Shriners Children's offers compassionate and comprehensive care for your child with spinal muscular atrophy.
Spinal muscular atrophy (SMA) is a group of different muscle diseases that cause a defective or missing "survivor neuron gene." This gene makes your body produce a protein that feeds neurons in the spinal cord. Without this protein, neurons break down and eventually stop functioning. This affects a child’s ability to walk, crawl, breathe, swallow and control their head and neck.
Having a family history of spinal muscular atrophy is a risk factor for all types of SMA. A child must receive the defective gene from both parents to be affected.
There are three types of SMA, which are generally determined by the age at the onset of the disease and the degree of the symptoms.
Types of Spinal Muscular Atrophy
SMA3: Referred to as Wolhfart-Kugelberg-Welander disease, occurs in infants as early as 18 months and as late as adolescence. Children diagnosed with SMA3 may have trouble walking, experience mild muscle weakness, and are at risk for respiratory infections.
SMA2: This type is also known as intermediate SMA and usually affects infants between 6 and 18 months old.
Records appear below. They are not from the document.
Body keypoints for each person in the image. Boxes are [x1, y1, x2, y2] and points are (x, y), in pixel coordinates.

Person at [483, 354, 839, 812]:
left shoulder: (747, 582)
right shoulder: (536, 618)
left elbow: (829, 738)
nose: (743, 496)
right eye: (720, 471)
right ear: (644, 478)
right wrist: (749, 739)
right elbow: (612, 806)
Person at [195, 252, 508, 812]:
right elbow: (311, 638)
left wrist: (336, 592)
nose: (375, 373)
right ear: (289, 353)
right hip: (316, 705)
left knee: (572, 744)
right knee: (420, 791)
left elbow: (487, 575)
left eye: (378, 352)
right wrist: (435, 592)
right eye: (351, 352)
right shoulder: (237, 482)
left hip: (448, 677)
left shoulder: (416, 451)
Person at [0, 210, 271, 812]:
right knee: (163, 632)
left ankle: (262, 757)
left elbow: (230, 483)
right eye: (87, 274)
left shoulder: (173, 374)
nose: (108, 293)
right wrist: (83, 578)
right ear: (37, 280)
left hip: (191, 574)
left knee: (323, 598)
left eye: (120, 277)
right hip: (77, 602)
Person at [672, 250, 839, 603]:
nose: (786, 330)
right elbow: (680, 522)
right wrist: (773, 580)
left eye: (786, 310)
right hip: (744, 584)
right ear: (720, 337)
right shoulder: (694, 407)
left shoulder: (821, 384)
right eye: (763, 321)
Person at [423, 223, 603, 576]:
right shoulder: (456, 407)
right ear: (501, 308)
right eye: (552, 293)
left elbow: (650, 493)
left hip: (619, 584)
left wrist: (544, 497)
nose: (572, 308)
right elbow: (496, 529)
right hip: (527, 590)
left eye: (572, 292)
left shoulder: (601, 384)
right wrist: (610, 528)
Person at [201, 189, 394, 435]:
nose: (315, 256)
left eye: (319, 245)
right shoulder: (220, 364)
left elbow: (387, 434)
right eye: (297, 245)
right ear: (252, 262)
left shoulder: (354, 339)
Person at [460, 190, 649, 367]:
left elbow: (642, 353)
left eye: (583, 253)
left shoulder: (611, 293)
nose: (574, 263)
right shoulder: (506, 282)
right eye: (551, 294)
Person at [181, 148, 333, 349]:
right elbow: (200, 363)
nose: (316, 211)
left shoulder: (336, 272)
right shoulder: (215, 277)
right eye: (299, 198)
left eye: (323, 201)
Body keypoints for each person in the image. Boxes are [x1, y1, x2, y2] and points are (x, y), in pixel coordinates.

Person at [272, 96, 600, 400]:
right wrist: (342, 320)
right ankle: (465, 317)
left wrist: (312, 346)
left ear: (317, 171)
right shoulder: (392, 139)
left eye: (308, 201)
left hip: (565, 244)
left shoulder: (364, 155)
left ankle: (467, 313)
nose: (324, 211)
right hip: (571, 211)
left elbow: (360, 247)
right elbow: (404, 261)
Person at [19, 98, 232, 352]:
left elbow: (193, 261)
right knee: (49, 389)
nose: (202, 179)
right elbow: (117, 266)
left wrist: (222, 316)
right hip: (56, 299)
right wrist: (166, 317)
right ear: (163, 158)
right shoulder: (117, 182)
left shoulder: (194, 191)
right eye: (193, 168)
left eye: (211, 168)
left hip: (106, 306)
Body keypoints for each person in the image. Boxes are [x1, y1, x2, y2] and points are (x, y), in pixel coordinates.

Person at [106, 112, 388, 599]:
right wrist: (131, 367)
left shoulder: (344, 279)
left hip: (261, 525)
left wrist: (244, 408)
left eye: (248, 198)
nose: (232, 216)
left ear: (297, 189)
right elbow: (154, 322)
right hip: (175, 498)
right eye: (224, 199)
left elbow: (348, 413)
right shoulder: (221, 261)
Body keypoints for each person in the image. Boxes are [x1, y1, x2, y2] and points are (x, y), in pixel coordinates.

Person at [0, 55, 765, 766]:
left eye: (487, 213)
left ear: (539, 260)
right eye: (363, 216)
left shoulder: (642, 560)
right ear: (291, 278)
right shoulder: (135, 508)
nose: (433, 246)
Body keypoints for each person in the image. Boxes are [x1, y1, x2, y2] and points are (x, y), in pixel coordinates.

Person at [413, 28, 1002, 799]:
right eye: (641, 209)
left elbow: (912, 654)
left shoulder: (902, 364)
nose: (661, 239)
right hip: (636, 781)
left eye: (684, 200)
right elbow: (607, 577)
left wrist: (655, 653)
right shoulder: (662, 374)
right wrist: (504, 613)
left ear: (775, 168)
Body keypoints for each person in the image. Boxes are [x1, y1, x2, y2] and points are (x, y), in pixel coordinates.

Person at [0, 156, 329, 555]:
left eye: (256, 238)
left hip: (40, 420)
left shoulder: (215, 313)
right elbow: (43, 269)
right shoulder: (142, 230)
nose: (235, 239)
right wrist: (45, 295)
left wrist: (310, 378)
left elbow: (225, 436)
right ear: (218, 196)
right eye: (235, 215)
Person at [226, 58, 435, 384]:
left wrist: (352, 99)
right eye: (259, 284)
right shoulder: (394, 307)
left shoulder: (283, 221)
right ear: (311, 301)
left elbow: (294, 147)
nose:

Children with this type may be able to sit independently, but usually do not walk unassisted. The progression of symptoms can vary greatly.
SMA1: This is an acute form of SMA and is also referred to as Werdnig-Hoffman disease or infantile-onset SMA. It starts the earliest, usually at birth. Infants with this type usually have the most severe symptoms. Over time, the weakening of muscles can lead to respiratory infections and lung collapse. Sixty percent of children with spinal muscular atrophy are born with SMA1.
Recognizing Signs of Spinal Muscular Atrophy
For each type of SMA, there are common signs that can help identify the start of the disease.
- Signs for SMA3 include increasingly severe respiratory infections, worsening posture, and nasal-type speech.
- Signs for SMA2 affect the legs in more noticeable ways, such as a child not crawling or walking.
- Signs for SMA1 are the most noticeable and usually affect more than just the limbs. Common signs include floppy limbs or trunk, limited movements of the arms and legs, difficulty holding their head straight, difficulties feeding and swallowing, weak sucking reflex, difficulty breathing, and respiratory infections.
How We Diagnose Spinal Muscular Atrophy
Once symptoms of SMA are noticed, Shriners Children's physicians can conduct several tests to diagnose the type of SMA they may have. These tests include:
A simple blood test designed to identify any absence or change in the gene that causes SMA. If symptoms are present and there is no other indication of the disease in the blood test, additional genetic tests will be needed to confirm the diagnosis.
A muscle biopsy would be the next step if the blood tests are inconclusive. A biopsy involves a small sample of your child’ muscle being carefully removed and examined.
An electromyogram (EMG) test that measures the electrical activity of a single muscle or a group of muscles can also be useful in diagnosis. This test detects any abnormal electrical muscle activity caused by diseases like SMA.
Evaluation and Treatment of Spinal Muscular Atrophy
Since there currently is no cure for spinal muscular atrophy, Shriners Children's focuses our treatment goals on managing any pain that your child may have and improving their quality of life.
They looked at us and said, ‘It does not matter the diagnosis or disease, here at [Shriners Children's] we will not take no for an answer. We will work our hardest to get your child to walk.’ Their determination to help our son gave me hope.